Never before had she presented a question Max didn’t have an answer too. Or one he couldn’t at least pretend to have an answer to. He allowed himself a blink of an eye to think how best to reply.
“Psychic.” The word felt foreign to the tongue, as thought the mere idea of it was ridiculous. At the time, however, it was also the only answer which made sense. “The Administrator’s a psychic.”
Immediately, the six-year-old sitting next to Leena chirped a question of her own, “What’s a psychic?”
His wife looked at him, a faint smile betraying her eagerness to see how he’ll handle his own entanglement into a web of questions which were sure to follow.
Max’s tongue began to form an answer, he had the explanation all planned out, one which he was certain would make sense even to a six-year-old, when Leena’s eyes rolled backwards. Her nose began to bleed like a broken water-pipe. But instead of grabbing it, she grabbed her ears instead. It became obvious her sense of hearing ruptured something in her mind and violated it with a frequency only she could hear, her face twisted with the intensity of it. His wife screamed. Even now, remembering the pitch of her voice made him sweat in places he never sweated otherwise. Blood gushed out between Leena’s fingers and a shriek no child should utter escaped her gaping mouth. It sounded like what Max had always imagined a dying Banshee would wail like – a piercing cry of total horror as the entity realized it was about to vanish forever. Leena went limp, and Max’s mind with her. Her body sprawled over the couch just as the Admin finished his speech and his image faded from Max’s memory.
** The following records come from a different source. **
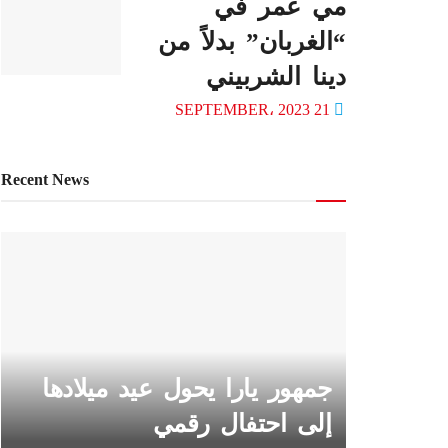
مي عمر في
“الغربان” بدلاً من
دينا الشربيني
21 SEPTEMBER، 2023
Recent News
جمهور يارا يحول عيد ميلادها
إلى احتفال رقمي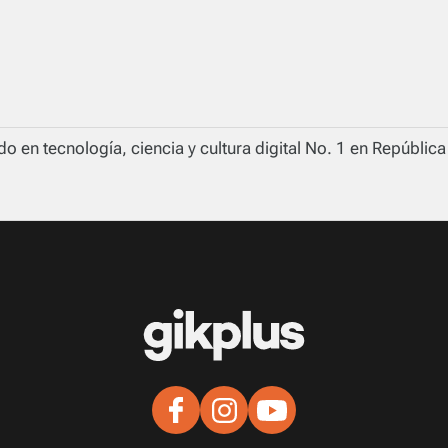
o en tecnología, ciencia y cultura digital No. 1 en Repúblic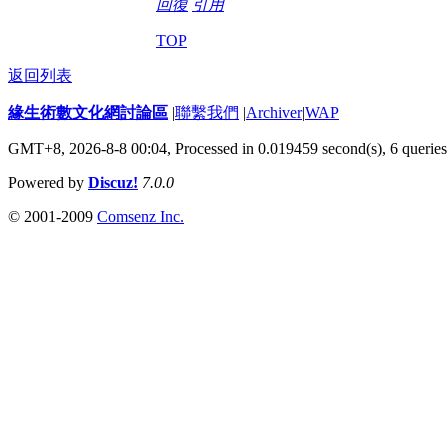
回復
引用
TOP
返回列表
緣生術數文化網討論區
|
聯繫我們
|
Archiver
|
WAP
GMT+8, 2026-8-8 00:04,
Processed in 0.019459 second(s), 6 queries
Powered by
Discuz!
7.0.0
© 2001-2009
Comsenz Inc.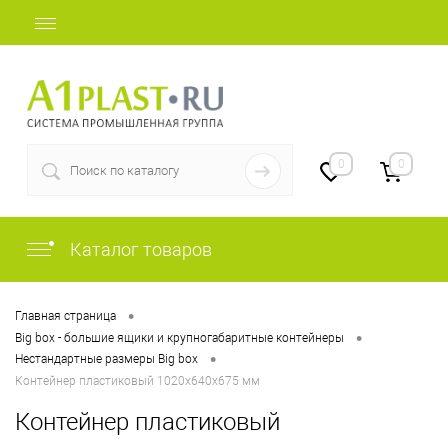
+7 (812) 409-48-97
0
0
Каталог товаров
•
Главная страница
•
Big box - большие ящики и крупногабаритные контейнеры
•
Нестандартные размеры Big box
Контейнер пластиковый 1020х640х675 мм
Контейнер пластиковый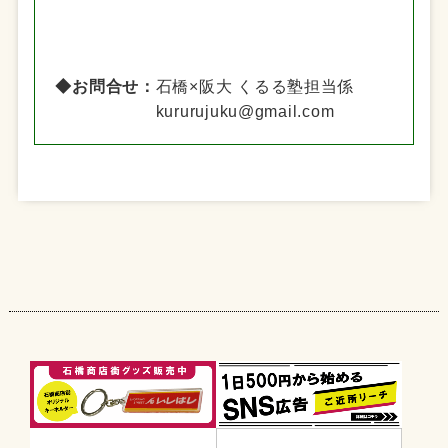
◆お問合せ：
石橋×阪大 くるる塾担当係
kururujuku@gmail.com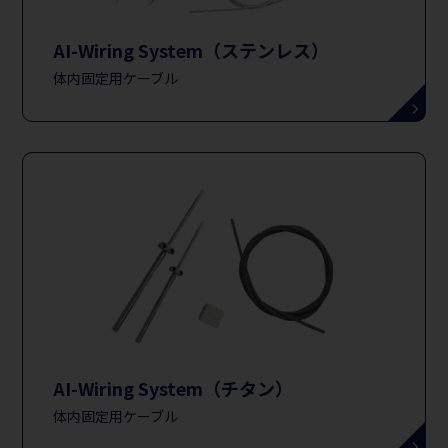
AI-Wiring System（ステンレス）
体内固定用ケーブル
AI-Wiring System（チタン）
体内固定用ケーブル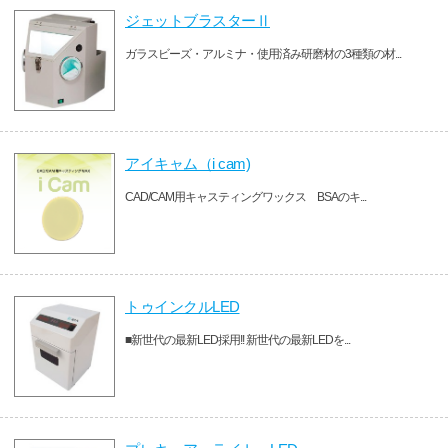
ジェットブラスターⅡ
ガラスビーズ・アルミナ・使用済み研磨材の3種類の材...
アイキャム（i cam)
CAD/CAM用キャスティングワックス BSAのキ...
トゥインクルLED
■新世代の最新LED採用!! 新世代の最新LEDを...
“Leena!” his wife yelled and picked up the child, her hands trembling. She had been yelling before, but Max simply didn’t register it over his own thumping heart. His younger daughter began to cry, but the sound of her voice came distant, drowned by disbelief. Blood began to coagulate on the couch, turning it from clean beige to a grimy, brownish color. It had all happened in a span of a few breaths. Tears born of terror rolled down his face. He didn’t feel them on his cheeks or realized they had come, until he witnessed the same tears in his wife’s eyes. And just when it seemed his heart could not beat any faster, his wife’s nose began to bleed as well.
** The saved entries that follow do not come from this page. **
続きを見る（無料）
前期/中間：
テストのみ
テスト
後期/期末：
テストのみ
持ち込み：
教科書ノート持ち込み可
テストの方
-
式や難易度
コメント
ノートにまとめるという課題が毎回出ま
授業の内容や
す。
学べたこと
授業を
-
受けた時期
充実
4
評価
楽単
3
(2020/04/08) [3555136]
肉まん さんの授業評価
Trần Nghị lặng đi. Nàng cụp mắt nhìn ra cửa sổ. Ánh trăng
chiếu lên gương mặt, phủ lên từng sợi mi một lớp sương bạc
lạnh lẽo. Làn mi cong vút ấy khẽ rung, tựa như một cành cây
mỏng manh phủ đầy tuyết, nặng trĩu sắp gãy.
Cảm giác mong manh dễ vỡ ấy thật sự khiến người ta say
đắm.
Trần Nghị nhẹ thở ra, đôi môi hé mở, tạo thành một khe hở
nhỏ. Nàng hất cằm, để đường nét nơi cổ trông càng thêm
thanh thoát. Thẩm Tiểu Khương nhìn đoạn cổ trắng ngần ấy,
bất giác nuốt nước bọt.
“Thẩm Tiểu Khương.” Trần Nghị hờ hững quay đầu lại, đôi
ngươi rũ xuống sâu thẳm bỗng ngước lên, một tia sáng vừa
His thoughts filled with fire, their flames the color of insanity. Then… blank. He considered it a blessing now – the fact that he couldn’t remember his wife and his first child dying one by one. He didn’t want to remember. Fortunately, those images had been pushed aside by rage. A rage over the man he had inexplicably loved only moments before. Anger became the only clarity which remained. He tried to direct it, the rage, tried to pour it on the face that had somehow killed his family, but the memory of it no longer existed – deleted from his mind. Fear and helplessness gripped him.
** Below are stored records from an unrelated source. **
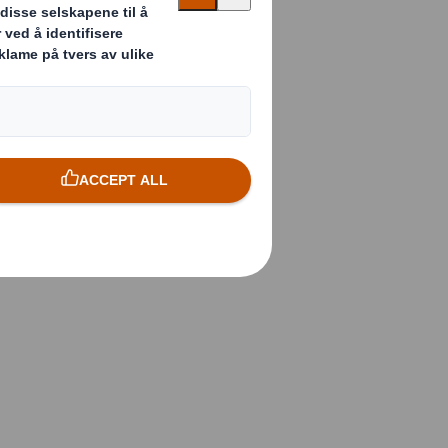
 i DS Smith, er
ebransjens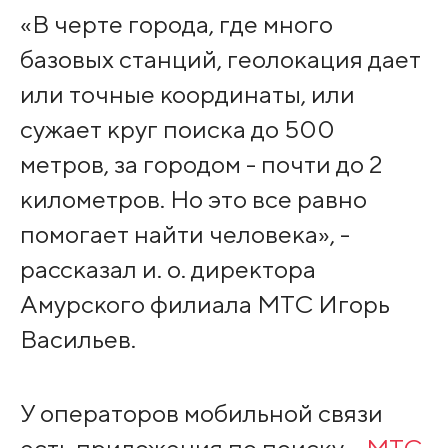
«В черте города, где много
базовых станций, геолокация дает
или точные координаты, или
сужает круг поиска до 500
метров, за городом - почти до 2
километров. Но это все равно
помогает найти человека», -
рассказал и. о. директора
Амурского филиала МТС Игорь
Васильев.
У операторов мобильной связи
есть приложения по поиску –
МТС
How could he explain why his entire family was dead? And how could he expect anyone to believe him?
Max knew, without a doubt; he had to find Him. Him who had murdered all that he had loved. He cried in wet sobs, clutching his youngest daughter to his chest. His tears felt like they might burn through his cheeks. His stomach churned, slowly shrinking into the size of a needle-tip with each breath. His tears intermixed with their blood as they fell, he could hear each drop as it hit the soft fabric of the couch.
Then, His voice found him.
Max’s head throbbed as the sound came clearer and deeper than any he had ever heard before, “I can bring them back,” it claimed.